Dataset ->
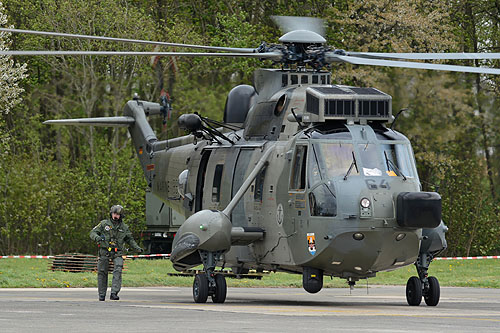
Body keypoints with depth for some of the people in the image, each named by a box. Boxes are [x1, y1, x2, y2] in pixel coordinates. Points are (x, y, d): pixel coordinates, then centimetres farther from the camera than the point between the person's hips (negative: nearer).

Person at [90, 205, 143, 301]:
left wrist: (136, 247, 8)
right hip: (104, 252, 0)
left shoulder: (124, 227, 10)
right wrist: (97, 237, -19)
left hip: (117, 253, 0)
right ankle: (102, 295, 16)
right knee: (102, 272, 3)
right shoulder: (104, 224, 5)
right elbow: (93, 233, 3)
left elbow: (129, 239, 21)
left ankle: (114, 293, -24)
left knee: (118, 271, -19)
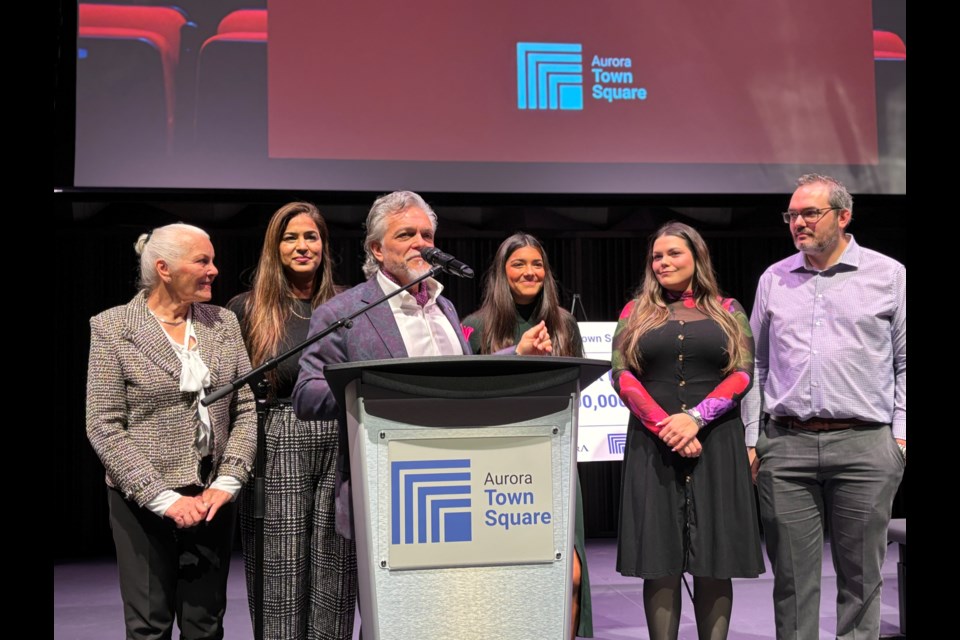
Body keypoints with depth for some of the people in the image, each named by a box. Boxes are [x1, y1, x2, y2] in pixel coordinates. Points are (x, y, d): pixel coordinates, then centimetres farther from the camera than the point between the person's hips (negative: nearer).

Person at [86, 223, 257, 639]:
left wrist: (226, 483, -7)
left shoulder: (224, 323, 7)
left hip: (212, 499, 3)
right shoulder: (112, 327, -4)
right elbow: (104, 426, -9)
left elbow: (246, 410, 6)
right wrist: (164, 498, -15)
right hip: (143, 501, -3)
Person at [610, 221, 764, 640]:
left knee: (714, 564, -1)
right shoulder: (636, 312, 13)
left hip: (715, 443, 0)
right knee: (659, 562, -1)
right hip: (653, 445, 1)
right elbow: (622, 376, 3)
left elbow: (742, 374, 1)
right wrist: (664, 425, -12)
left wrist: (695, 418, -14)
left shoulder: (728, 311, 12)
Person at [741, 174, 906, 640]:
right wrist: (751, 439, 8)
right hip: (784, 445, 2)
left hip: (864, 444, -2)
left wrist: (901, 436, -2)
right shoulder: (774, 279, 13)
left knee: (860, 575, 4)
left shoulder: (889, 276, 6)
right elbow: (756, 365, 14)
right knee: (792, 575, 5)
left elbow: (906, 363, 6)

What to do -> Reproduce every line above exactly, pictures excluded.

Written solution ->
Body keypoints with depth for some of the people in the image, each named by a box. Boxes are [x1, y1, x2, y2] in pixel coordinates. Points are (x, y, d): pixel coordinates, then centimetres farther from the camera than the point between the person's hips (negative: nearer).

Person at [90, 205, 143, 301]:
left wrist: (136, 247, 8)
right hip: (104, 252, 0)
left shoulder: (124, 227, 10)
right wrist: (97, 237, -19)
left hip: (117, 253, 0)
right ankle: (102, 295, 16)
right knee: (102, 272, 3)
right shoulder: (104, 224, 5)
right elbow: (93, 233, 3)
left elbow: (129, 239, 21)
left ankle: (114, 293, -24)
left knee: (118, 271, -19)
Body keypoints with depth for some of the people in the image, each named by a box. Boxes are [x1, y1, x2, y2] in pixel coordinates. Points are (x, y, d): pixel coordinates, then centimetres farther from the camera than the point between the person's hips (negative: nearer).

Person at [86, 223, 257, 639]:
left wrist: (226, 483, -7)
left shoulder: (224, 323, 7)
left hip: (212, 499, 3)
right shoulder: (112, 327, -4)
right elbow: (104, 426, -9)
left elbow: (246, 410, 6)
right wrist: (164, 498, -15)
right hip: (143, 501, -3)
Person at [610, 221, 764, 640]:
left knee: (714, 564, -1)
right shoulder: (636, 312, 13)
left hip: (715, 443, 0)
right knee: (659, 562, -1)
right hip: (653, 445, 1)
right elbow: (622, 376, 3)
left elbow: (742, 374, 1)
right wrist: (664, 425, -12)
left wrist: (695, 418, -14)
left shoulder: (728, 311, 12)
Person at [741, 174, 906, 640]:
right wrist: (751, 439, 8)
right hip: (784, 445, 2)
left hip: (864, 444, -2)
left wrist: (901, 436, -2)
right shoulder: (774, 279, 13)
left knee: (860, 575, 4)
left shoulder: (889, 276, 6)
right elbow: (756, 365, 14)
right knee: (792, 575, 5)
left elbow: (906, 363, 6)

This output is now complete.